そのシステムは、自分も経験したことがあることだから。
ユズがロキに誘拐された際、トコは『トコとユズはダメージを受けない』という内容のプロット効果を発動させようとしたが、トコの能力が足りなかったせいで、ユズは死んでしまった。
全ての能力には『限界』がある。
『誰に対しても完全に無敵』……というのは成立しえない。
ゆえに、トコは『センの予想を真』と仮定して頭を回す。
(それやったら、『レベルを上げて物理で殴る』の法則で対応することも不可能やない。
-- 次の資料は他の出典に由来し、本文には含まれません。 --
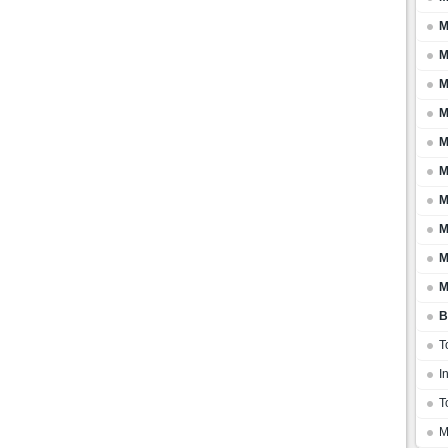
M
M
M
M
M
M
M
M
M
M
B
T
I
T
M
こうなったら……何度でもやり直して……ドラフトの力を鍛え上げて……ダメージ99パーセントカット状態でも殺し切れるほど……死者召喚能力を鍛えたる……)
握った拳に力がこもる。
決意と焦燥が混ざった熱が、体中を駆け抜けた。
呼吸を一つ整える。
喉が乾いてひりつく。
足裏で砕けた砂粒の感触を確かめ、視線を真正面に据えた。
迷いの残滓を押しつぶすように、背筋を伸ばす。
9073話 繰り返す。
さらにトコは繰り返す。
転生文学センエースを書いて投稿して経験値を稼ぐ。
その全てをドラフトの強化にブッ込んで、ラストと戦い、蹴散らされて、タイムリープをして、
また、転生文学センエースを書いて投稿して経験値を稼ぐ。
その全てをドラフトの強化にブッ込んで、ラストと戦い、蹴散らされて、タイムリープをして、
繰り返す。
繰り返す。
10073話 くり返ス。
薄明の机に画面の白光が差し、キーボードを叩く指が痺れる。
送信の音が鳴るたび、数値が積み上がる。
経験値のすべてをドラフトへ投じ、死者召喚技能を底上げする。